Dataset records START
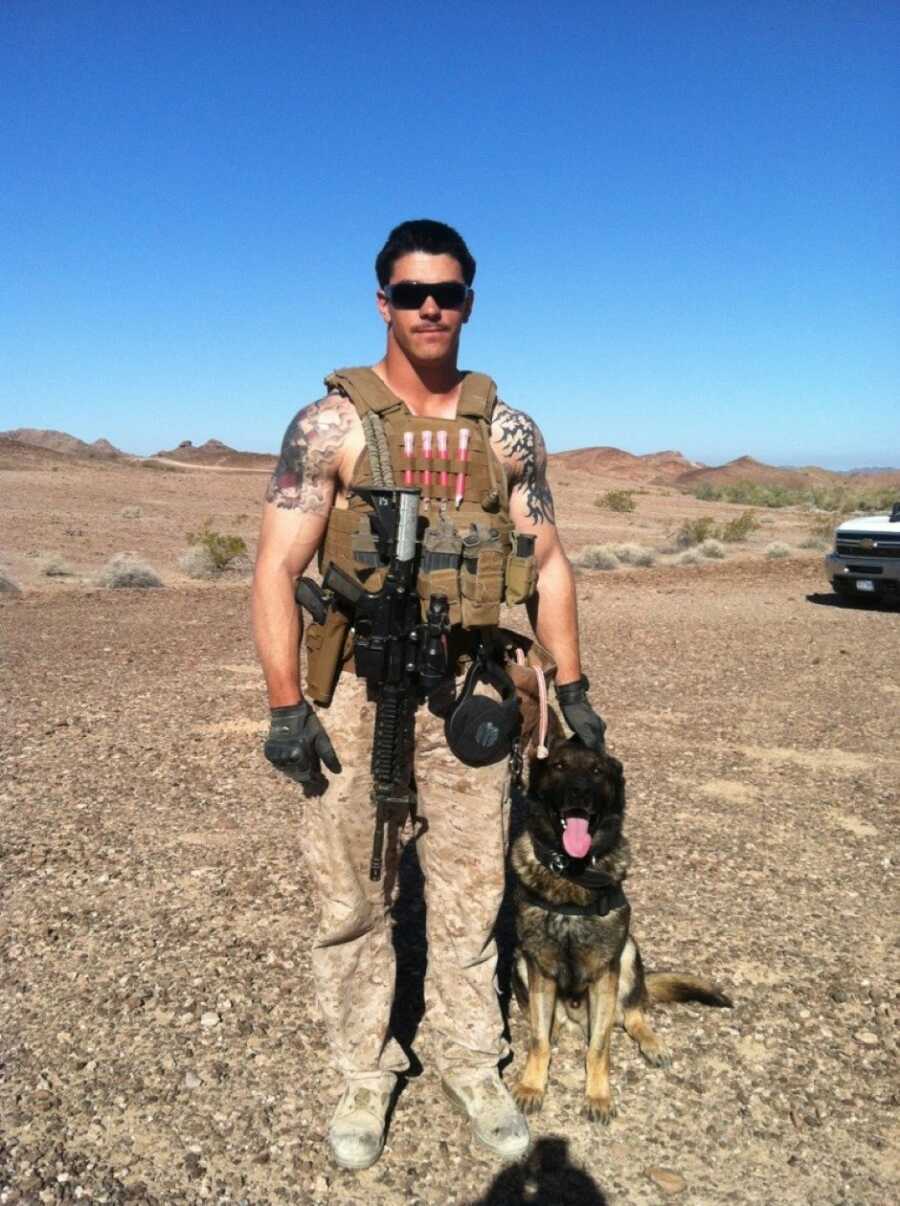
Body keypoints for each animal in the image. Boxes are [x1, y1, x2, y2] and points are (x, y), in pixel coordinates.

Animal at [504, 660, 728, 1119]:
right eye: (558, 767)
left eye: (596, 772)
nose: (579, 793)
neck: (571, 873)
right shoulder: (538, 966)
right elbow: (537, 1039)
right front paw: (533, 1085)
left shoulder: (606, 972)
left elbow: (600, 1045)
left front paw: (598, 1094)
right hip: (521, 963)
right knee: (556, 1025)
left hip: (627, 954)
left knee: (634, 1013)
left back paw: (652, 1042)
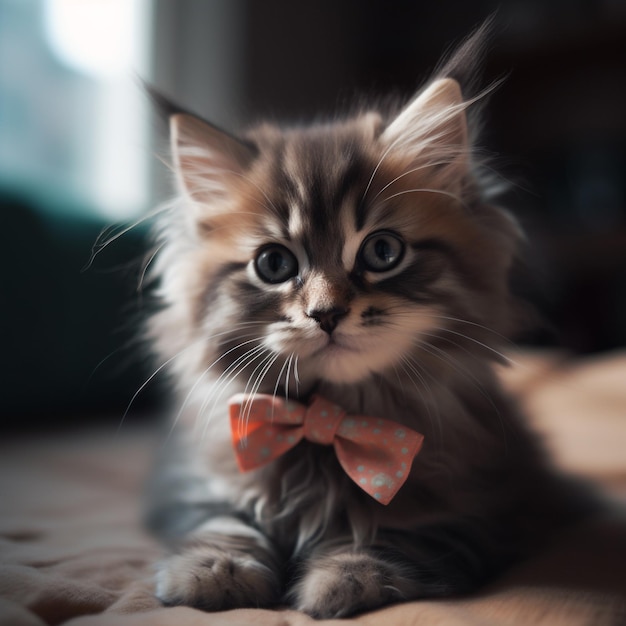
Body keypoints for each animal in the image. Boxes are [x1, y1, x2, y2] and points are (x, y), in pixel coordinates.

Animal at [144, 25, 592, 620]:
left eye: (383, 251)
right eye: (274, 264)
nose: (326, 313)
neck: (329, 420)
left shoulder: (489, 506)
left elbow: (395, 532)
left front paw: (346, 578)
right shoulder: (193, 482)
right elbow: (224, 521)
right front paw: (214, 570)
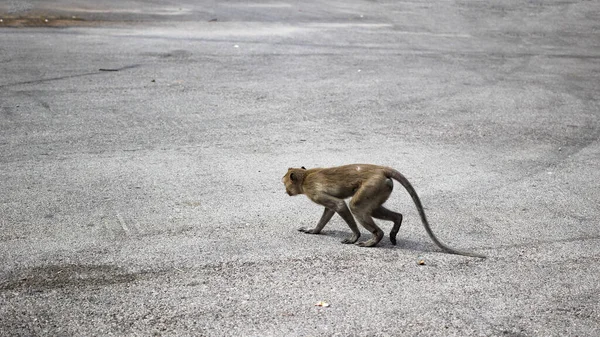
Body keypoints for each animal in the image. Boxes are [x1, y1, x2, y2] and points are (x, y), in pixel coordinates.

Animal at [284, 164, 486, 258]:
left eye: (285, 182)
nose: (285, 191)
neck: (306, 176)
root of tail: (381, 169)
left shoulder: (313, 191)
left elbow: (339, 205)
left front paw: (354, 236)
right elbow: (330, 210)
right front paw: (314, 230)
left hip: (373, 185)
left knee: (356, 207)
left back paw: (375, 238)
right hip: (382, 187)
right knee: (374, 210)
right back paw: (396, 222)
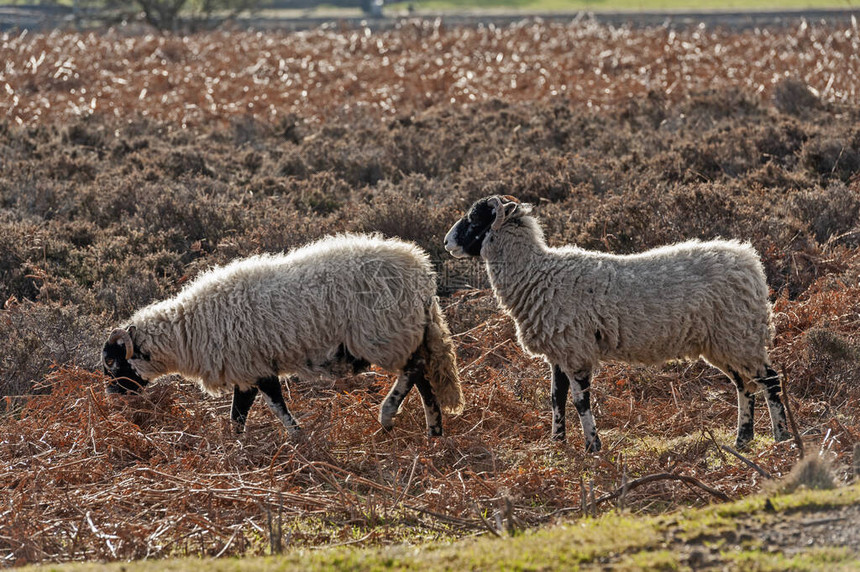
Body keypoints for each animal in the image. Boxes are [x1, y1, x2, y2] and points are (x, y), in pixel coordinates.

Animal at [102, 232, 464, 438]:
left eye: (113, 362)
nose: (112, 395)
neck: (187, 331)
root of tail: (422, 274)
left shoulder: (255, 367)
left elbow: (274, 406)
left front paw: (296, 437)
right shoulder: (247, 371)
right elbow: (239, 413)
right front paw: (236, 445)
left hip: (385, 334)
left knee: (414, 369)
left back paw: (388, 415)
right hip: (403, 333)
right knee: (422, 376)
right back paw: (433, 431)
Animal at [446, 194, 788, 454]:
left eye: (475, 218)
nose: (447, 242)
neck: (536, 273)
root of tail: (748, 258)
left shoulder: (576, 350)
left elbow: (580, 401)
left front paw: (592, 447)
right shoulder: (560, 351)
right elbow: (556, 398)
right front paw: (557, 444)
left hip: (739, 332)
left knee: (769, 380)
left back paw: (782, 437)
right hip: (724, 340)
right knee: (744, 384)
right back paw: (743, 440)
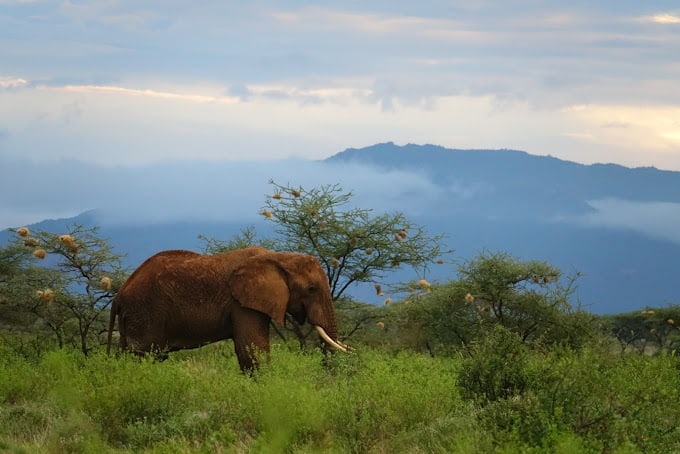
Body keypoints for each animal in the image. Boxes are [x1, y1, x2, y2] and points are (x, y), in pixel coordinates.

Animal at [106, 246, 348, 371]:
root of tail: (120, 294)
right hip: (146, 313)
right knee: (145, 356)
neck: (279, 257)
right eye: (311, 289)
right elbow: (253, 351)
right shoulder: (242, 304)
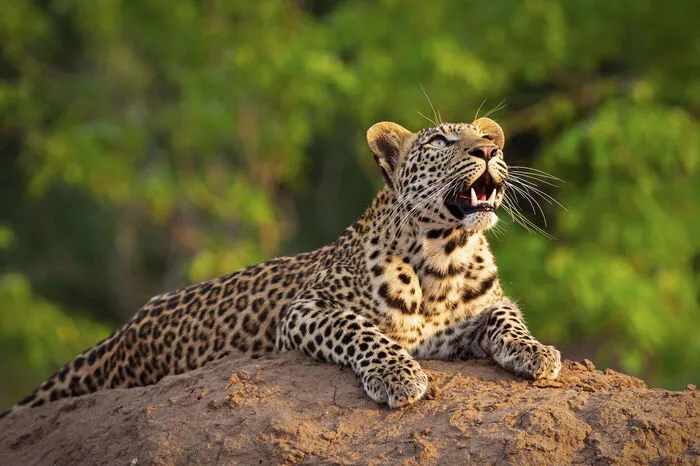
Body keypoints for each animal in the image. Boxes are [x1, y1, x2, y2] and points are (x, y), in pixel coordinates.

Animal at [3, 116, 561, 416]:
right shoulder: (305, 310)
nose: (490, 148)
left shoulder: (481, 309)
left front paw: (536, 353)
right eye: (442, 142)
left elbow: (506, 316)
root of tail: (124, 331)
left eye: (487, 141)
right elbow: (361, 331)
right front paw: (399, 374)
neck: (444, 257)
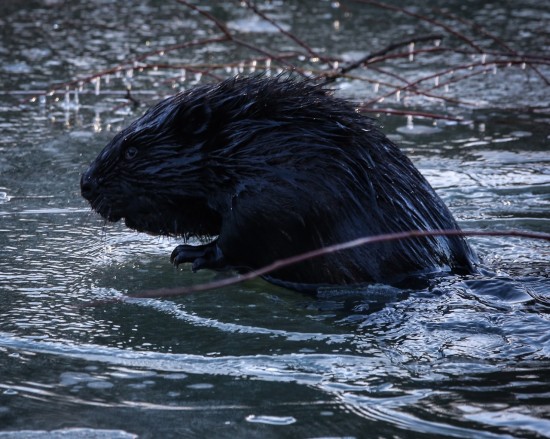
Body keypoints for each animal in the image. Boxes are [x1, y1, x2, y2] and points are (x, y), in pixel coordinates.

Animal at [78, 75, 478, 292]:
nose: (85, 183)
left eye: (131, 150)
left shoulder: (279, 189)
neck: (243, 144)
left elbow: (247, 234)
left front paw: (188, 254)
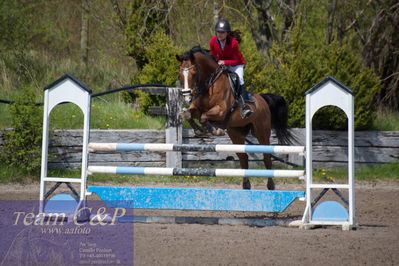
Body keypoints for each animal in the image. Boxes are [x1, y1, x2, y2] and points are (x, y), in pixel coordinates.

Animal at [177, 46, 296, 191]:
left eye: (194, 73)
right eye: (180, 75)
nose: (187, 98)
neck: (209, 84)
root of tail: (263, 100)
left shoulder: (221, 111)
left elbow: (204, 117)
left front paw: (214, 130)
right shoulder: (197, 108)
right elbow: (189, 115)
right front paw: (200, 130)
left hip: (261, 132)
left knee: (266, 157)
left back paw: (271, 185)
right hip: (236, 133)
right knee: (243, 157)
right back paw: (246, 185)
Dataset records END
**About this exercise**: Without the pictures, return the whole of the data exactly as given.

**Problem solution**:
Body keypoints for each animal in the image. Boxes are [x1, y1, x2, y2] and points are (x, y), in pixel coordinates.

Animal at [504, 660, 728, 1119]:
right eye: (558, 767)
left eye: (596, 772)
nose: (579, 793)
neck: (571, 873)
right shoulder: (538, 966)
right elbow: (537, 1039)
right front paw: (533, 1085)
left shoulder: (606, 972)
left elbow: (600, 1045)
left front paw: (598, 1094)
right hip: (521, 963)
right knee: (556, 1025)
left hip: (627, 954)
left knee: (634, 1013)
left back paw: (652, 1042)
Body keypoints for each animal in the image. Boxes are [x1, y1, x2, y2] and points are (x, y), in pixel coordinates.

Animal at [144, 25, 592, 620]:
left eye: (383, 251)
right eye: (274, 264)
nose: (326, 313)
neck: (329, 420)
left shoulder: (489, 506)
left elbow: (395, 532)
left front paw: (346, 578)
right shoulder: (193, 482)
right elbow: (224, 521)
right front paw: (214, 570)
Body keypoints for each animal in the image. Boxes are [x1, y1, x2, y2] and points are (x, y), in pixel coordinates.

Animal at [284, 164, 486, 258]:
left eye: (285, 182)
nose: (285, 191)
neck: (306, 176)
root of tail: (381, 169)
left shoulder: (313, 191)
left elbow: (339, 205)
left front paw: (354, 236)
right elbow: (330, 210)
right front paw: (314, 230)
left hip: (373, 185)
left knee: (356, 207)
left back paw: (375, 238)
right hip: (382, 187)
right knee: (374, 210)
right back paw: (396, 222)
Body keypoints for each animal in the image. Boxes are [x1, y1, x2, y2] and points are (x, y), in pixel coordinates.

Animal at [102, 232, 464, 438]:
left eye: (113, 362)
nose: (112, 395)
neck: (187, 331)
root of tail: (422, 274)
left shoulder: (255, 367)
left elbow: (274, 406)
left front paw: (296, 437)
right shoulder: (247, 371)
right elbow: (239, 413)
right front paw: (236, 445)
left hip: (385, 334)
left knee: (414, 369)
left back paw: (388, 415)
right hip: (403, 333)
right knee: (422, 376)
right back paw: (433, 431)
Animal at [446, 194, 788, 454]:
left eye: (475, 218)
nose: (447, 242)
neck: (536, 273)
root of tail: (748, 258)
left shoulder: (576, 350)
left elbow: (580, 401)
left front paw: (592, 447)
right shoulder: (560, 351)
right elbow: (556, 398)
right front paw: (557, 444)
left hip: (739, 332)
left knee: (769, 380)
left back paw: (782, 437)
right hip: (724, 340)
right knee: (744, 384)
right back paw: (743, 440)
Body keypoints for each animal in the image. Boxes are [x1, y1, x2, y2] and points are (x, y), in pixel coordinates.

Animal at [106, 246, 348, 371]:
root of tail: (120, 294)
right hip: (146, 313)
right knee: (145, 356)
neck: (279, 257)
right eye: (311, 289)
right elbow: (253, 351)
right shoulder: (242, 304)
Body keypoints for each animal in the image. Boxes are [x1, y1, x2, y2] and points are (x, y), in pixel coordinates.

Animal at [3, 116, 561, 416]:
right shoulder: (305, 310)
nose: (490, 148)
left shoulder: (481, 309)
left front paw: (536, 353)
right eye: (442, 142)
left elbow: (506, 316)
root of tail: (124, 331)
left eye: (487, 141)
right elbow: (361, 331)
right front paw: (399, 374)
neck: (444, 257)
Body keypoints for each animal in the image. Boxes are [x1, y1, x2, y2] and points are (x, y), in pixel coordinates.

Animal at [78, 75, 478, 292]:
nose: (85, 183)
left eye: (131, 150)
left shoulder: (279, 189)
neck: (243, 144)
left elbow: (247, 234)
left front paw: (188, 254)
Body keypoints for each animal in the image. Boxes are [x1, y1, x2, y2] and points are (x, y), in pixel coordinates.

Animal at [177, 46, 296, 191]:
left eye: (194, 73)
right eye: (180, 75)
nose: (187, 98)
neck: (209, 84)
root of tail: (263, 100)
left shoulder: (221, 111)
left elbow: (204, 117)
left front paw: (214, 130)
right shoulder: (197, 108)
right elbow: (189, 115)
right front paw: (200, 130)
left hip: (261, 132)
left knee: (266, 157)
left back paw: (271, 185)
right hip: (236, 133)
right knee: (243, 157)
right back paw: (246, 185)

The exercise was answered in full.